Ce soir, je me sens lâche et minable de ne pas avoir réagi comme j’aurais espéré en pareille circonstance. À 16 h 50, ce mercredi 27 janvier 2016, j’ai été témoin d’une agression violente d’un jeune à qui un autre voulait tirer son portable. Et comme le premier avait déjà résisté et même fui pour venir se réfugier dans le wagon où j’étais, l’agresseur s’est défoulé avec une violence qui m’a fait peur et a limité mon intervention.
Il est 16 h 36 ce mercredi lorsque je monte en gare de Savigny dans le premier wagon (de tête) d’un train CIME qui doit me conduire à Massy pour du boulot. Je pénètre par la porte la plus éloignée de la cabine du conducteur et je vais m’asseoir sur le strapontin isolé du haut qui donne vue sur l’escalier et le couloir menant au deuxième wagon. Je sors mon portable et commence à faire un peu de ménage dans mes SMS.

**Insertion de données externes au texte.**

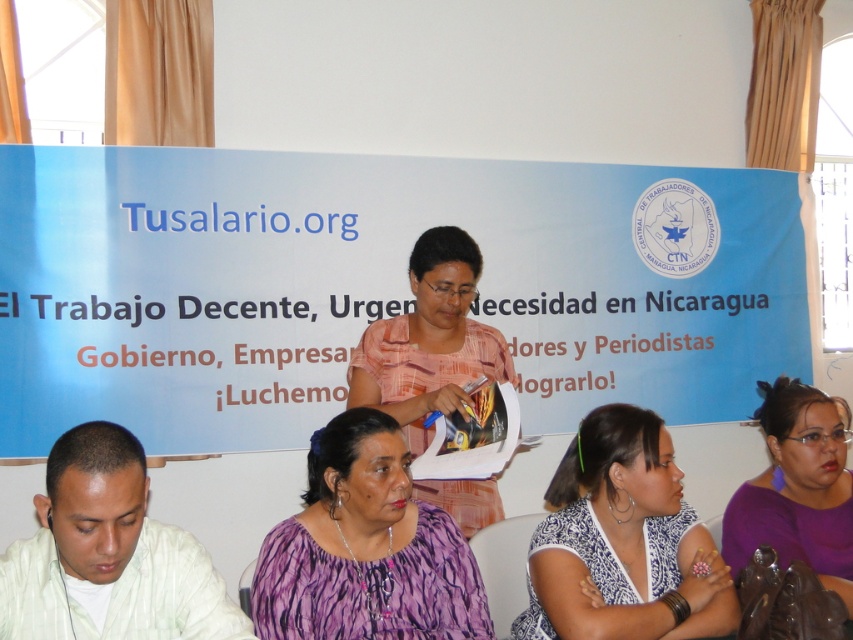
You are organizing a photo shoot and need to ensure that the white matte shirt at lower left and the pink fabric at center are visible in the final image. Given their sizes, which object might require more careful positioning to avoid being overshadowed?

The white matte shirt at lower left is thinner than the pink fabric at center, so it might require more careful positioning to avoid being overshadowed.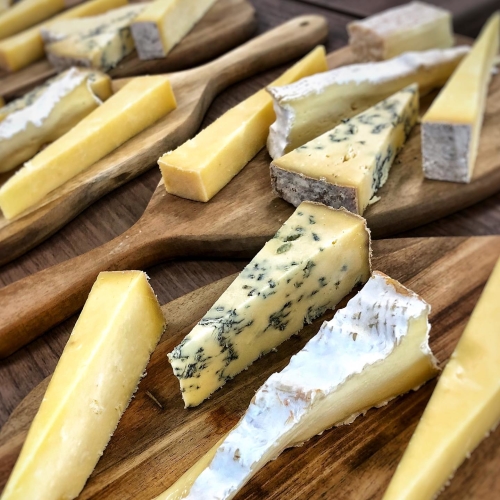
This screenshot has height=500, width=500. In order to click on handle in this screenshot , I will do `click(47, 302)`, `click(276, 41)`.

À 16 h 42, la porte séparant mon compartiment du deuxième wagon s’ouvre et un Rrom commence à faire le tour des trois passagers présents dans la rame. D’habitude, ils laissent leurs cartes et n’embêtent pas les voyageurs. Mais là, le type reste debout et attend une réponse de ma part de manière insistante (genre la mendicité agressive que SARKOZY a voulu faire interdire et pour laquelle tout le monde s’est foutu de sa gueule ne comprenant pas ce terme – ben si, un mendiant peut t’agresser verbalement…).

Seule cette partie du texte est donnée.